The offshore industry is currently in the middle of an ongoing process of reducing its carbon footprint for subsea production systems while expanding into the market of large-scale injection of carbon dioxide into subsea wells.
This paper outlines a systematic low-risk approach for incorporating battery-powered all-electric subsea trees into existing subsea production systems, providing significant reduction in CO2 emissions for today’s applications and laying the groundwork for low-cost carbon-capture-and-storage (CCS) subsea trees and field architectures. By using battery-powered all electric subsea trees for brownfields, it will be possible to tap into existing conventional electrohydraulic subsea infrastructures with minimal impact to the existing topside and subsea systems. This will significantly increase the technology readiness level (TRL) and at the same time serve as an enabler for a seamless introduction of this technology for CCS applications. These developments will likely involve very long tiebacks and layouts different from the ones commonly found today. However, electric technologies are a perfect fit for this application.

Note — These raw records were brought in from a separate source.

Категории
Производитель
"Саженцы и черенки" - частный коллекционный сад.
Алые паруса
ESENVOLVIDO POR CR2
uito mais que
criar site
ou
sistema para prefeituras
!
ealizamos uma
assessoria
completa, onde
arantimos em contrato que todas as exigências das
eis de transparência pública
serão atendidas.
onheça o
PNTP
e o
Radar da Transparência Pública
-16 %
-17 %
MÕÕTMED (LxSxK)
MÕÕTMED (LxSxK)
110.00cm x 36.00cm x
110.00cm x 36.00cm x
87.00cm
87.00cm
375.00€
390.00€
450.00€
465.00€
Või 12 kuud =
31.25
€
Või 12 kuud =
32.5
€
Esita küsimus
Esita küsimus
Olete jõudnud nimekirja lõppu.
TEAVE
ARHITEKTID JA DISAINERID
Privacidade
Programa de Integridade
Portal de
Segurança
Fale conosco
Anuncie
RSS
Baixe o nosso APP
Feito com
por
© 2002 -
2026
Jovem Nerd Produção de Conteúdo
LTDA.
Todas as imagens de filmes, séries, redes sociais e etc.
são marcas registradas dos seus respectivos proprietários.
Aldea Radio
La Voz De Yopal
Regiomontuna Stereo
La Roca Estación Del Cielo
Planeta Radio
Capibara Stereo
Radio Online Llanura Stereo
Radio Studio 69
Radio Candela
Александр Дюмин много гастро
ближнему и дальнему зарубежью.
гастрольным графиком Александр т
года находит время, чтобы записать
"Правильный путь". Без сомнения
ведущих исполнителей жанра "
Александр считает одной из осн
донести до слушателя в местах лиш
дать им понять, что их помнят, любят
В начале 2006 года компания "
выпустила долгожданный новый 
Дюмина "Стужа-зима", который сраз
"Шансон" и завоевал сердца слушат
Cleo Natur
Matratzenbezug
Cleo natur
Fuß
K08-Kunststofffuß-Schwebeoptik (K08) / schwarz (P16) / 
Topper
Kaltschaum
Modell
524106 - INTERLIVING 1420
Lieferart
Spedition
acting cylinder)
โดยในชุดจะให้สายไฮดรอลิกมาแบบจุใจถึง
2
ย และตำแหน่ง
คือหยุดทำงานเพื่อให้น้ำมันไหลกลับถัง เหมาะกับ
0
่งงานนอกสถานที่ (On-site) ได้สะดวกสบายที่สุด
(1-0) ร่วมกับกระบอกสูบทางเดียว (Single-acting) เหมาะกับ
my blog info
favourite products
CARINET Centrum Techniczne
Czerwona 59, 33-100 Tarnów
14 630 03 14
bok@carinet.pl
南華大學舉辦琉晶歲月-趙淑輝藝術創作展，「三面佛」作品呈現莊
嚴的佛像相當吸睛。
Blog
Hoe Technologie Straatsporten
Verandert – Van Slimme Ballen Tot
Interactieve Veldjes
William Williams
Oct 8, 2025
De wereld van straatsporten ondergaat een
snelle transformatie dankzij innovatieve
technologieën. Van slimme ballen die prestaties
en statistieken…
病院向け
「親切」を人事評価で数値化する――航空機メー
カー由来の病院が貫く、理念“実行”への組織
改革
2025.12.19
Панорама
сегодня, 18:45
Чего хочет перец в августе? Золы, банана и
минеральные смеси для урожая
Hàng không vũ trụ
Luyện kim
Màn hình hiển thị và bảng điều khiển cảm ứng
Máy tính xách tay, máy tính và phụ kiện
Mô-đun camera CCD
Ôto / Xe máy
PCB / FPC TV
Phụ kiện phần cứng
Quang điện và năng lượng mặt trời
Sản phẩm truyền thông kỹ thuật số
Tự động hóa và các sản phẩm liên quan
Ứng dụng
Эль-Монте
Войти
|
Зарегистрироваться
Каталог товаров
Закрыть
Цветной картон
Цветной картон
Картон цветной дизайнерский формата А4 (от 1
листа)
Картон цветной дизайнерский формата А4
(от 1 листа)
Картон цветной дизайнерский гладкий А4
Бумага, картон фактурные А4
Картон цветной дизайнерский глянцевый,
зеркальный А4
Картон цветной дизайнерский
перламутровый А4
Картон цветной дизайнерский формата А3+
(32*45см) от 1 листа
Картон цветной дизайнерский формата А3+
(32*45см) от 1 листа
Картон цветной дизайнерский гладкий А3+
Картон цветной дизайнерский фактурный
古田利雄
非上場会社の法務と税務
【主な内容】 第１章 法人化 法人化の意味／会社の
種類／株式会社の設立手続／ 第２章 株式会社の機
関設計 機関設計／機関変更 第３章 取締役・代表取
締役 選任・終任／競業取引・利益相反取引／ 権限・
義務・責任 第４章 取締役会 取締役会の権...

There are two major technologies that can support that successful journey. First are the battery systems, which will provide “trickle-charge” functionality. This will help keep the power demand of the distribution system to a minimum, enabling the utilization of simplified umbilical and distribution systems. The second element includes a suite of electric actuators that are highly configurable in terms of their actions, power requirements, and communication interfaces.
This provides a high degree of flexibility for today’s applications and the challenges of the future to come.